BEGIN MATERIAL TO PROCESS

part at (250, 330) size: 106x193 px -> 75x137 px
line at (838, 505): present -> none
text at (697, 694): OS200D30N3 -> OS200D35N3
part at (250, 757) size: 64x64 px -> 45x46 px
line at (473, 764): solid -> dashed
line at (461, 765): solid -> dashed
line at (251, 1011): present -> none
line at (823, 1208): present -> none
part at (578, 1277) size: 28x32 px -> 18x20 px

END MATERIAL TO PROCESS

▶ **EXERCISE DIRECTIONS**
Find every row that contains the word "line" and copy each of those rows in full.

▶ **PROBLEM SOLUTION**
line at (838, 505): present -> none
line at (473, 764): solid -> dashed
line at (461, 765): solid -> dashed
line at (251, 1011): present -> none
line at (823, 1208): present -> none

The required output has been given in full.